**To do:** Return the text lines of every row below word for word, leaving out the pictures.

**Recorded data:**
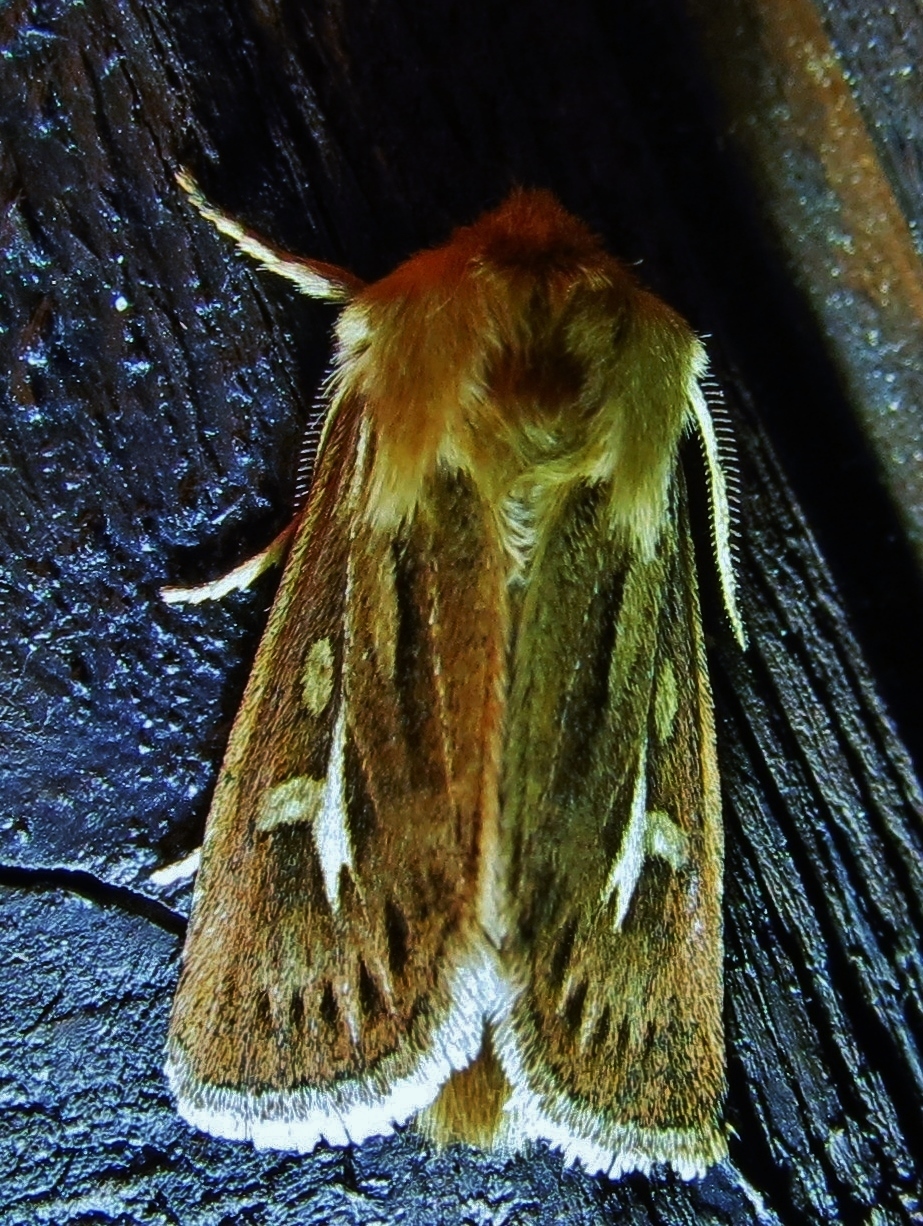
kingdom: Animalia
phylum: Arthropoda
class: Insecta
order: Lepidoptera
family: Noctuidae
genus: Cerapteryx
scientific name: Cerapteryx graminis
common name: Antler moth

**Worked solution:**
kingdom: Animalia
phylum: Arthropoda
class: Insecta
order: Lepidoptera
family: Noctuidae
genus: Cerapteryx
scientific name: Cerapteryx graminis
common name: Antler moth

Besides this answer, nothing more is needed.